Nicolas Tessier préfère tourner le sujet à la dérision : « Le sol est gorgé ; ça transpire l'eau de partout. Tu ne la paies pas pour ta maison… Mais quand tu vis là, tu comprends vite pourquoi ! » Depuis 2007, ce Charentais-Maritime de 39 ans s'est expatrié là, en famille. Avec Delphine, son épouse, Paul et Antoine, leurs deux fils, 7 et 11 ans aux prunelles, ils ont avalé 1 200 kilomètres de bitume et décompté vingt heures de ferry : le trajet qui sépare Étaules, la petite commune ostréicole de la rive de Seudre d'où ils sont originaires, de Newport, comté irlandais du Mayo, où ils vivent.

« Le 1er avril 2007, nous emménagions. Ça n'était pas un poisson ! », ponctue Delphine. Une armée de copains, les meubles rangés sur des palettes que l'on décharge du camion avec un chariot élévateur, une opération rondement menée. Delphine laissait derrière elle un emploi d'agent administratif au service urbanisme de la mairie d'Étaules et un sentiment de rupture, elle qui « est assez famille ». Nicolas, lui, laissait à Marennes-Oléron l'établissement ostréicole paternel qu'il venait de vendre.

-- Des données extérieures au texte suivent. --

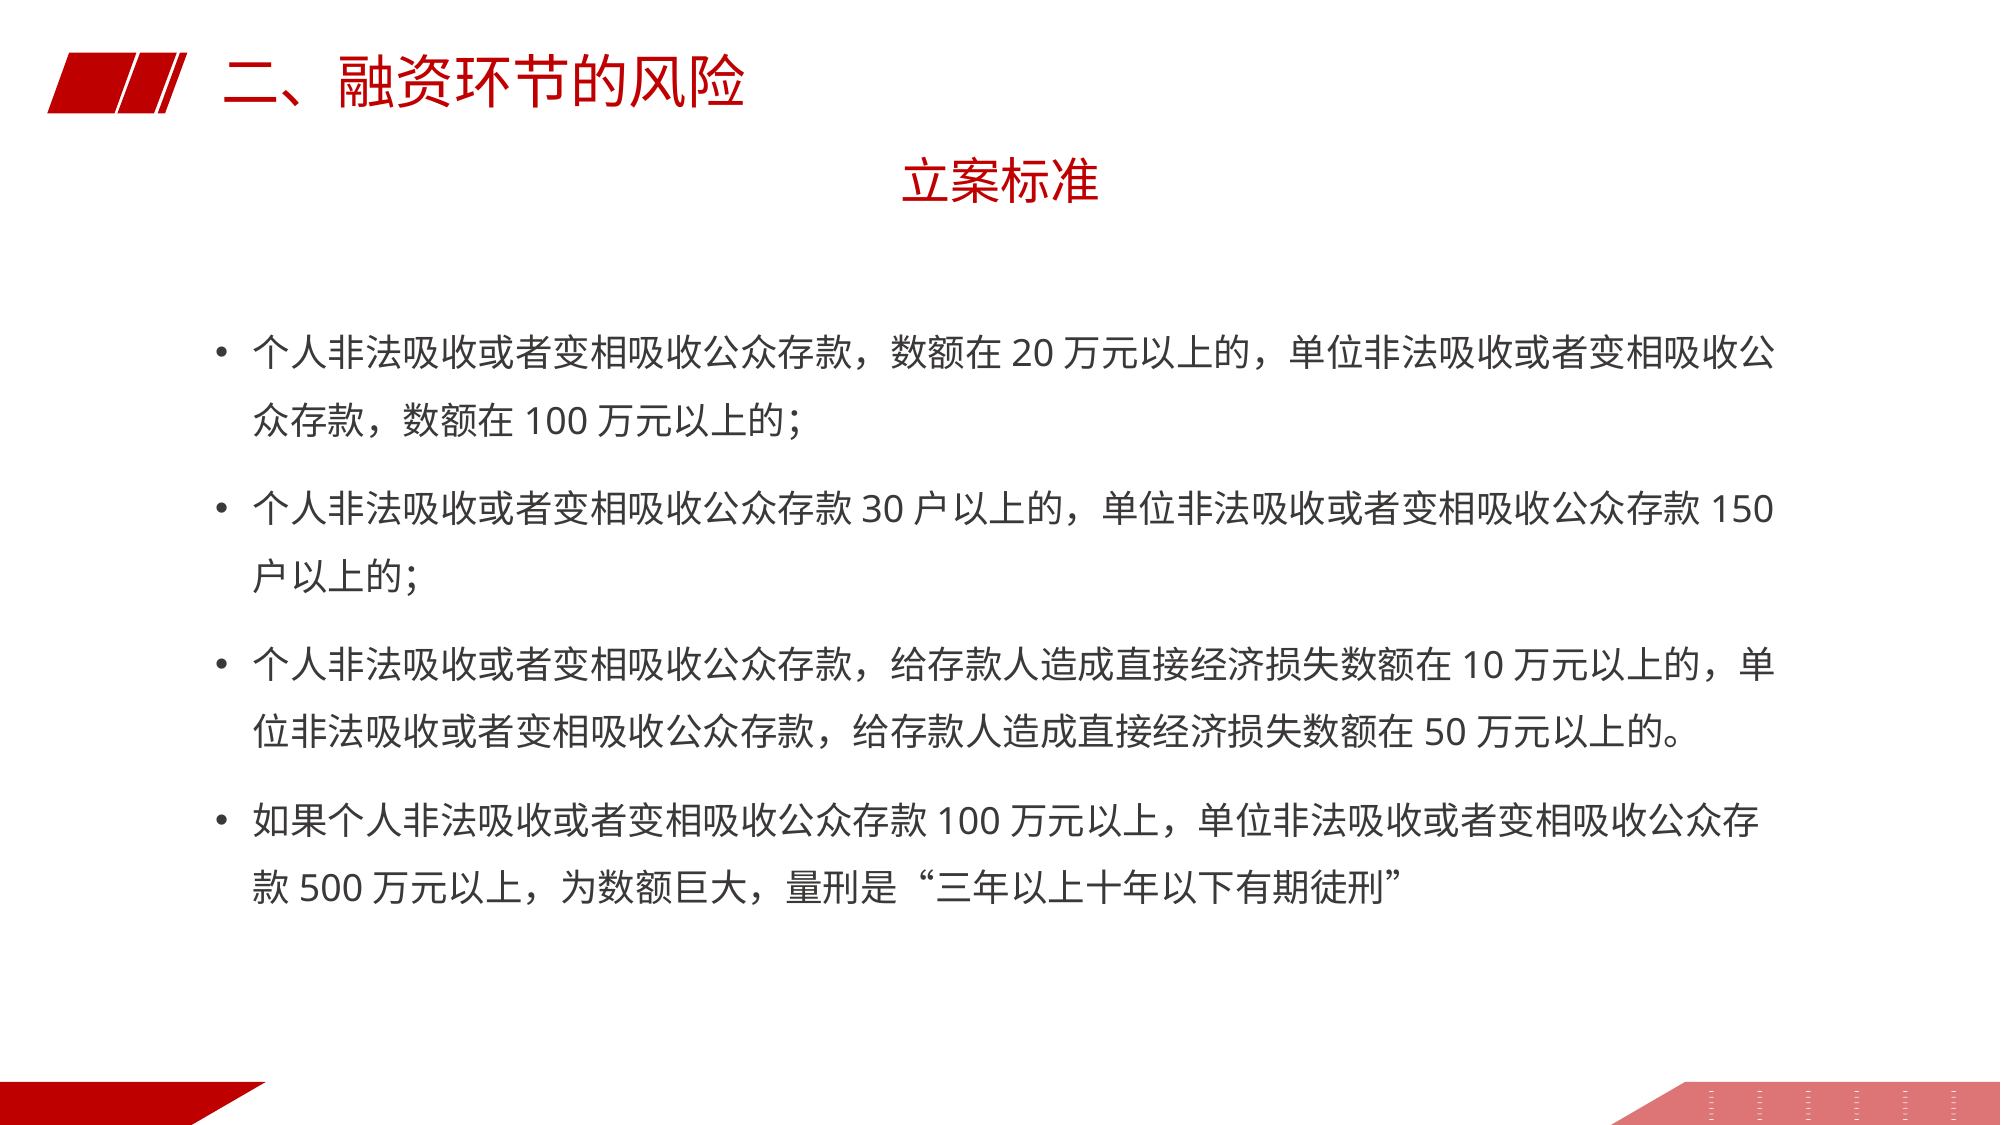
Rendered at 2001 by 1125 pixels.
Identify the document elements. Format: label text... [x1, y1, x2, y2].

title 立案标准 [820, 144, 1180, 222]
text_box 二、融资环节的风险 [206, 51, 887, 118]
list 个人非法吸收或者变相吸收公众存款，数额在20万元以上的，单位非法吸收或者变相吸收公众存款，数额在100万元以上的； 个人非法吸收或者变相吸收公众存款30户以上的，单位非法吸收或者变相吸收公众存款150户以上的； 个人非法吸收或者变相吸收公众存款，给存款人造成直接经济损失数额在10万元以上的，单位非法吸收或者变相吸收公众存款，给存款人造成直接经济损失数额在50万元以上的。 如果个人非法吸收或者变相吸收公众存款100万元以上，单位非法吸收或者变相吸收公众存款500万元以上，为数额巨大，量刑是“三年以上十年以下有期徒刑” [200, 299, 1800, 1027]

Une vie centrée sur le travail

À Clew Bay, les huîtres respirent la santé. Il les y élève depuis 2007, après des années de vaches maigres en Charente-Maritime. Ses affaires sont devenues prospères. Centrée sur le travail, la vie de la famille s'est organisée dans un mouchoir de poche, un quasi-repli sur soi. Une de ces petites routes étroites bordées de fuchsias relie l'établissement ostréicole au charmant cottage que louent les Tessier. 500 mètres tout au plus.

Nicolas pousse le portail. Petit tour du propriétaire. Il s'amuse à montrer le poulailler, puis le tas de tourbe, à l'abri dans la remise. « On chauffe même en été », lâche-t-il, guettant la surprise que produit son annonce. Les présentations faites avec Lili, imposant terre-neuve à robe noire, Delphine ouvre sa porte. Elle vient de sortir du four une tarte au citron. Eva, la petite-cousine de Paul et Antoine, est venue de Chaillevette leur rendre visite, accompagnée de Patricia, la sœur de Delphine. Quelques jours en famille, toujours bienvenus.

Dans la baie vitrée s'encadre le cliché romantique du berger poussant au loin ses moutons dans le vert pâturage… L'Irlande dans un écrin vert, devant le feu de cheminée, à l'abri des intempéries.